As junior class sponsor one of my jobs is to raise money for prom.
As this is a big undertaking, our fundraising typically lasts until the last hour, however this year my juniors have done very well with a cotton candy machine.
The students bring this machine to each home game and sell cotton candy for $3 and $4.
My favorite thing about this is that I get to watch my students play whatever sport we are covering. Also the free Frito chili pie but that’s for another column.
Anyway, one particular basketaball game was super exciting with close scores, a little trash talk, and great plays.
So, after winning the JV boys’ game at the last second, the varsity girls’ game began.
My girls did so well and I cheered, helped sell cotton candy, and then cheered some more.
During the beginning of the first half with an elbow to the face, a player was on her stomach underneath the basket.
Her hands were pressed to her mouth and bright red blood mingled with spit on the court.
I immediately flashed back to my seventh year of life when I knocked my own tooth out by smacking into a wall ice-skating.
My dad called me Elly May Clampett for two weeks. For the record, I googled her. She had all of her teeth.
This particular athlete pulled her hands away only to reveal the inevitable, her front tooth was in her palm. “This is literally my worst fear,” she said.
She was telling the truth, over the last two years of teaching her she often told me about dreaming that all of her teeth fell out. It was a real fear!
She stayed on her belly in the court and from the home side rushed a senior momma to the rescue. She was dental hygienist by day and immediately went to work as others gathered around the injured player.
Luckily, we also had a dentist in the stands that offered his assistance.
Apparently, the best thing for the tooth is to put it back in, which is what the dental hygienist did.
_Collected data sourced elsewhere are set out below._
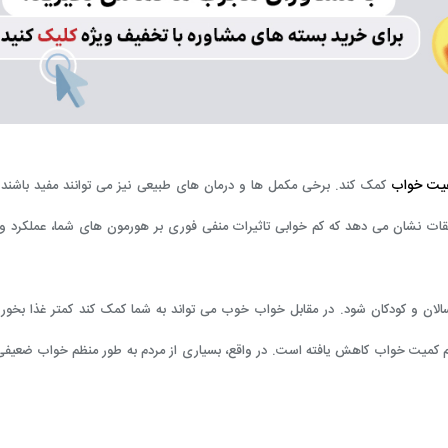
فیت خواب
کمک کند. برخی مکمل ها و درمان های طبیعی نیز می توانند مفید باشند
یقات نشان می دهد که کم خوابی تاثیرات منفی فوری بر هورمون های شما، عملکرد 
ان و کودکان شود. در مقابل خواب خوب می تواند به شما کمک کند کمتر غذا بخورید
 کمیت خواب کاهش یافته است. در واقع، بسیاری از مردم به طور منظم خواب ضعیفی 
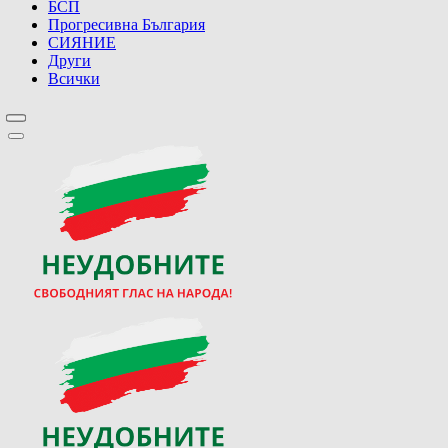
БСП
Прогресивна България
СИЯНИЕ
Други
Всички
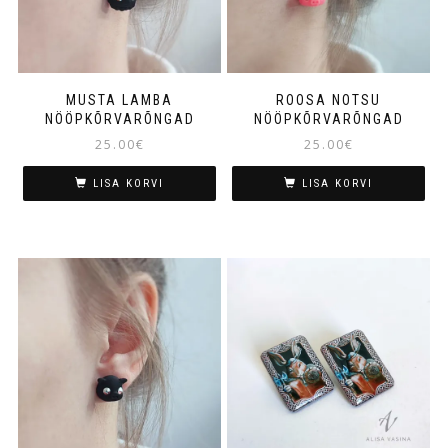
MUSTA LAMBA
ROOSA NOTSU
NÖÖPKÕRVARÕNGAD
NÖÖPKÕRVARÕNGAD
25.00
€
25.00
€
LISA KORVI
LISA KORVI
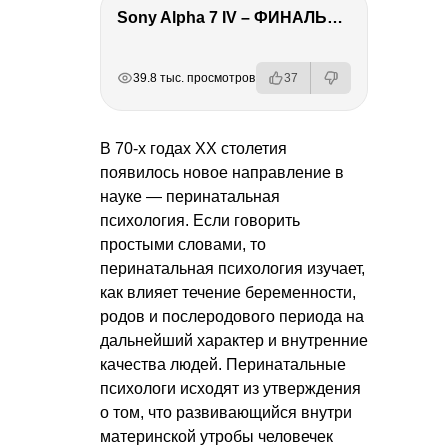
Sony Alpha 7 IV – ФИНАЛЬНЫЙ ОБЗОР
РЕКЛАМА
РЕКЛАМА
РЕКЛАМА
РЕКЛАМА
39.8 тыс. просмотров
37
В 70-х годах ХХ столетия
появилось новое направление в
науке — перинатальная
психология. Если говорить
простыми словами, то
перинатальная психология изучает,
как влияет течение беременности,
родов и послеродового периода на
дальнейший характер и внутренние
качества людей. Перинатальные
психологи исходят из утверждения
о том, что развивающийся внутри
материнской утробы человечек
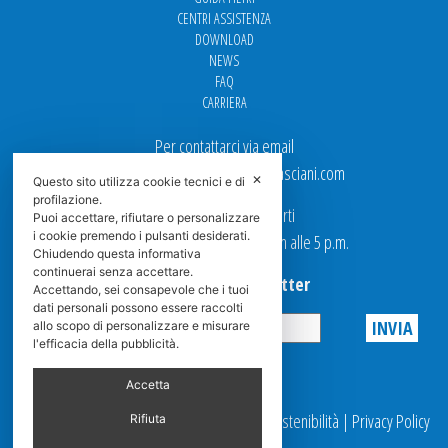
CENTRI ASSISTENZA
DOWNLOAD
NEWS
FAQ
CARRIERA
Per contattarci via email
Ufficio Vendite: italy.sales@spasciani.com
✕
Questo sito utilizza cookie tecnici e di
profilazione.
I nostri uffici sono aperti
Puoi accettare, rifiutare o personalizzare
i cookie premendo i pulsanti desiderati.
dal Lunedi al Venerdi dalle 9 a.m alle 5 p.m.
Chiudendo questa informativa
continuerai senza accettare.
Iscriviti alla Newsletter
Accettando, sei consapevole che i tuoi
dati personali possono essere raccolti
allo scopo di personalizzare e misurare
l'efficacia della pubblicità.
Privacy
Accetta
© 2025 Spasciani |
Codice Etico
|
Report Sostenibilità
|
Privacy Policy
Rifiuta
|
Videosorveglianza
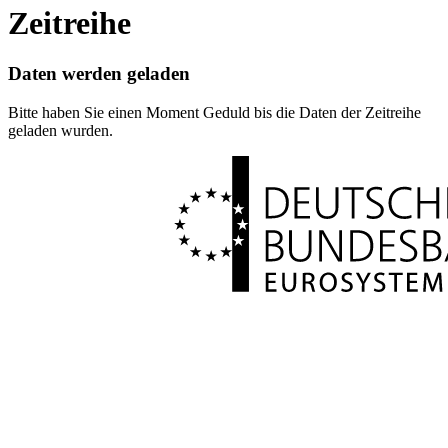
Zeitreihe
Daten werden geladen
Bitte haben Sie einen Moment Geduld bis die Daten der Zeitreihe
geladen wurden.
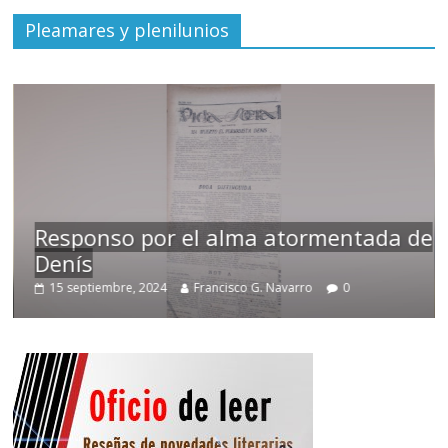
Pleamares y plenilunios
Responso por el alma atormentada de
Denís
Te
15 septiembre, 2024
Francisco G. Navarro
0
2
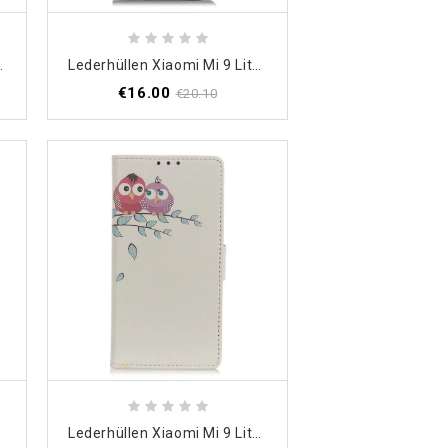
ehärtetes Kohlefaserglas
Lederhüllen Xiaomi Mi 9 Lite Schwarz Khazneh Kunstleder
€16.00
€20.10
r
Lederhüllen Xiaomi Mi 9 Lite Ein Paar Eulen Am Baum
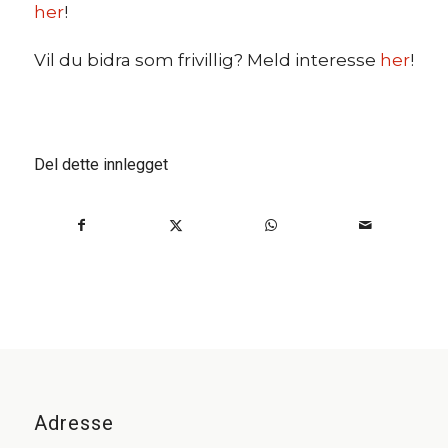
her
!
Vil du bidra som frivillig? Meld interesse
her
!
Del dette innlegget
Adresse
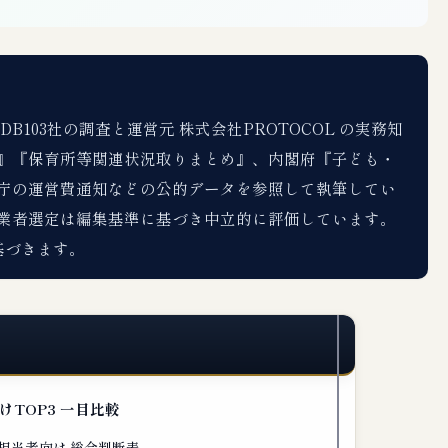
103社の調査と運営元 株式会社PROTOCOL の実務知
』『保育所等関連状況取りまとめ』、内閣府『子ども・
庁の運営費通知などの公的データを参照して執筆してい
業者選定は編集基準に基づき中立的に評価しています。
基づきます。
TOP3 一目比較
担当者向け 総合判断表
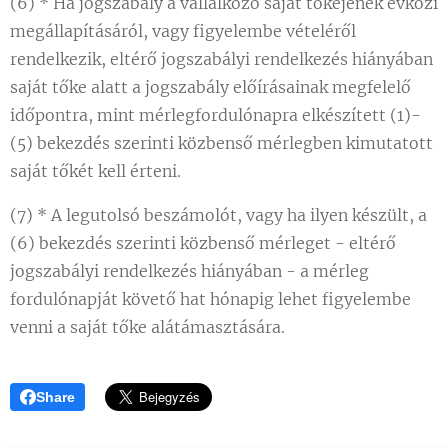
(6) * Ha jogszabály a vállalkozó saját tőkéjének évközi
megállapításáról, vagy figyelembe vételéről
rendelkezik, eltérő jogszabályi rendelkezés hiányában
saját tőke alatt a jogszabály előírásainak megfelelő
időpontra, mint mérlegfordulónapra elkészített (1)-
(5) bekezdés szerinti közbenső mérlegben kimutatott
saját tőkét kell érteni.
(7) * A legutolsó beszámolót, vagy ha ilyen készült, a
(6) bekezdés szerinti közbenső mérleget - eltérő
jogszabályi rendelkezés hiányában - a mérleg
fordulónapját követő hat hónapig lehet figyelembe
venni a saját tőke alátámasztására.
Share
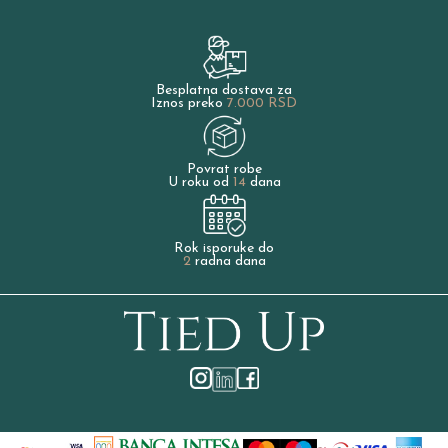
Besplatna dostava za
Iznos preko
7.000 RSD
Povrat robe
U roku od
14
dana
Rok isporuke do
2
radna dana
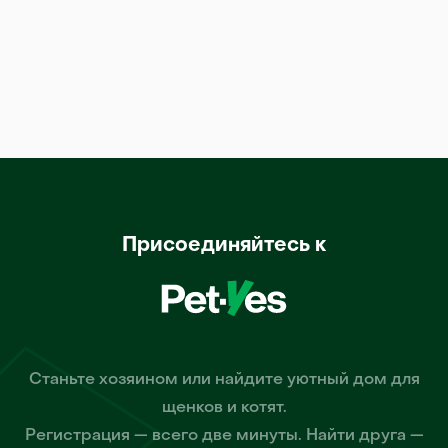
Присоединяйтесь к
Станьте хозяином или найдите уютный дом для
щенков и котят.
Регистрация — всего две минуты. Найти друга —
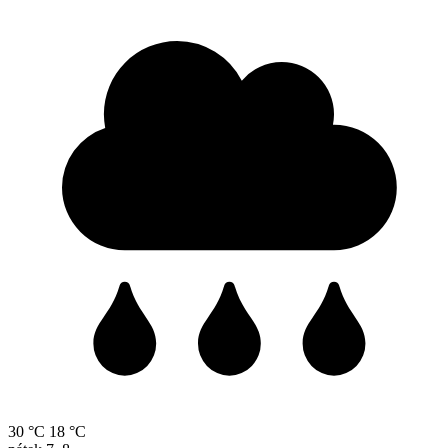
30 °C
18 °C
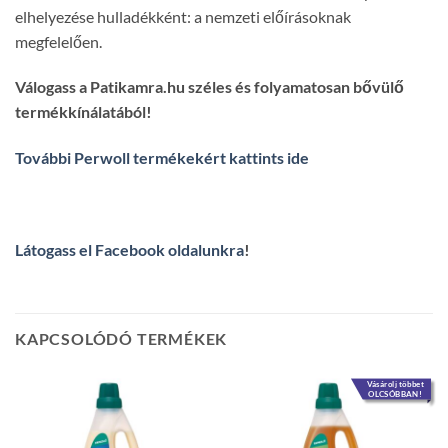
elhelyezése hulladékként: a nemzeti előírásoknak
megfelelően.
Válogass a Patikamra.hu széles és folyamatosan bővülő
termékkínálatából!
További Perwoll termékekért kattints ide
Látogass el Facebook oldalunkra
!
KAPCSOLÓDÓ TERMÉKEK
Vásárolj többet
OLCSÓBBAN!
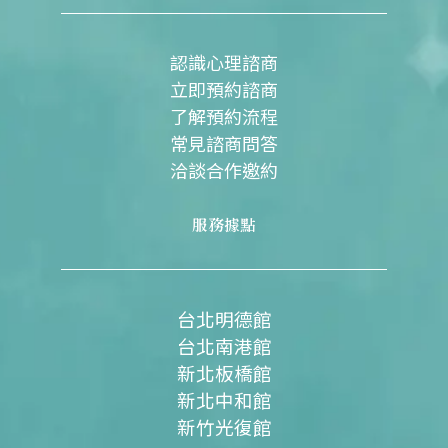
o
b
g
o
e
r
k
a
m
認識心理諮商
立即預約諮商
了解預約流程
常見諮商問答
洽談合作邀約
服務據點
台北明德館
台北南港館
新北板橋館
新北中和館
新竹光復館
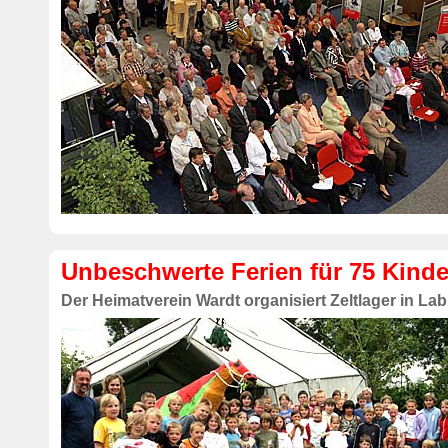
Unbeschwerte Ferien für 75 Kinde
Der Heimatverein Wardt organisiert Zeltlager in La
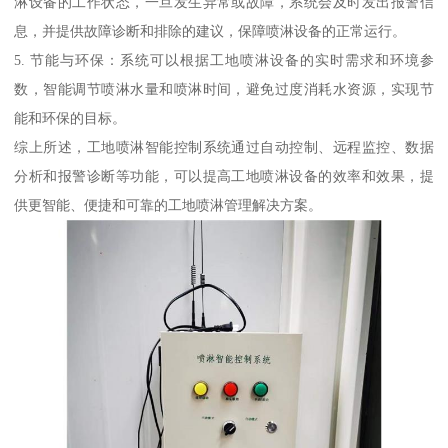
淋设备的工作状态，一旦发生异常或故障，系统会及时发出报警信
息，并提供故障诊断和排除的建议，保障喷淋设备的正常运行。
5. 节能与环保：系统可以根据工地喷淋设备的实时需求和环境参
数，智能调节喷淋水量和喷淋时间，避免过度消耗水资源，实现节
能和环保的目标。
综上所述，工地喷淋智能控制系统通过自动控制、远程监控、数据
分析和报警诊断等功能，可以提高工地喷淋设备的效率和效果，提
供更智能、便捷和可靠的工地喷淋管理解决方案。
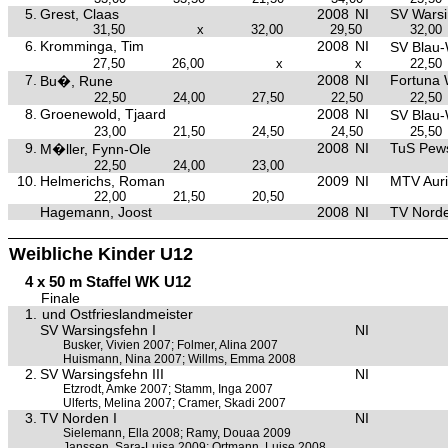
5.
Grest, Claas
2008
NI
SV Warsi
31,50
x
32,00
29,50
32,00
6.
Kromminga, Tim
2008
NI
SV Blau
27,50
26,00
x
x
22,50
7.
2008
NI
Fortuna
Bu�, Rune
22,50
24,00
27,50
22,50
22,50
8.
Groenewold, Tjaard
2008
NI
SV Blau
23,00
21,50
24,50
24,50
25,50
9.
2008
NI
TuS Pe
M�ller, Fynn-Ole
22,50
24,00
23,00
10.
Helmerichs, Roman
2009
NI
MTV Aur
22,00
21,50
20,50
Hagemann, Joost
2008
NI
TV Nord
Weibliche Kinder U12
4 x 50 m Staffel WK U12
Finale
1.
und Ostfrieslandmeister
SV Warsingsfehn I
NI
Busker, Vivien 2007; Folmer, Alina 2007
Huismann, Nina 2007; Willms, Emma 2008
2.
SV Warsingsfehn III
NI
Etzrodt, Amke 2007; Stamm, Inga 2007
Ulferts, Melina 2007; Cramer, Skadi 2007
3.
TV Norden I
NI
Sielemann, Ella 2008; Ramy, Douaa 2009
Janssen, Sara-Luisa 2009; Ortmann, Luise 2008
But even though everyone was waiting for tears, screaming, crying, and basic hysterics from a senior with a missing front tooth, it never happened.
As the dental hygienist walked her through what she was doing, she even showed the player her tooth. “See? You’ve got pretty teeth!”
What a positive look on a not so positive situation.
As the player was cleared off the court and heading out, she stopped and gave me a hug, told me she loved me, and to drive safely home.
Even though she was going through a difficult situation, that didn’t stop this athlete from being kind, staying positive, and using those manners she has always had.
She stayed on my mind the rest of the game and well into the next morning.
I myself had felt like I’d had a difficult day; a day that I met with grumps and way less grace.
I can only imagine my reaction if, on top of that, I had my front tooth knocked out!
I can only hope I meet my next less-than-ideal situation with the same positive attitude that I personally know comes from her relationship with Jesus.
I can only hope that I have the grace not to get up and knock someone else’s teeth out, which is oftentimes way easier than taking it like a champ.
So, here I am turning another situation into a learning moment.
You may look a bit like Elly May Clampett but how you approach a tough situation, when watched by an entire gymnasium of people, says so much about your character. It can teach others when the going gets tough to just grin and bear it.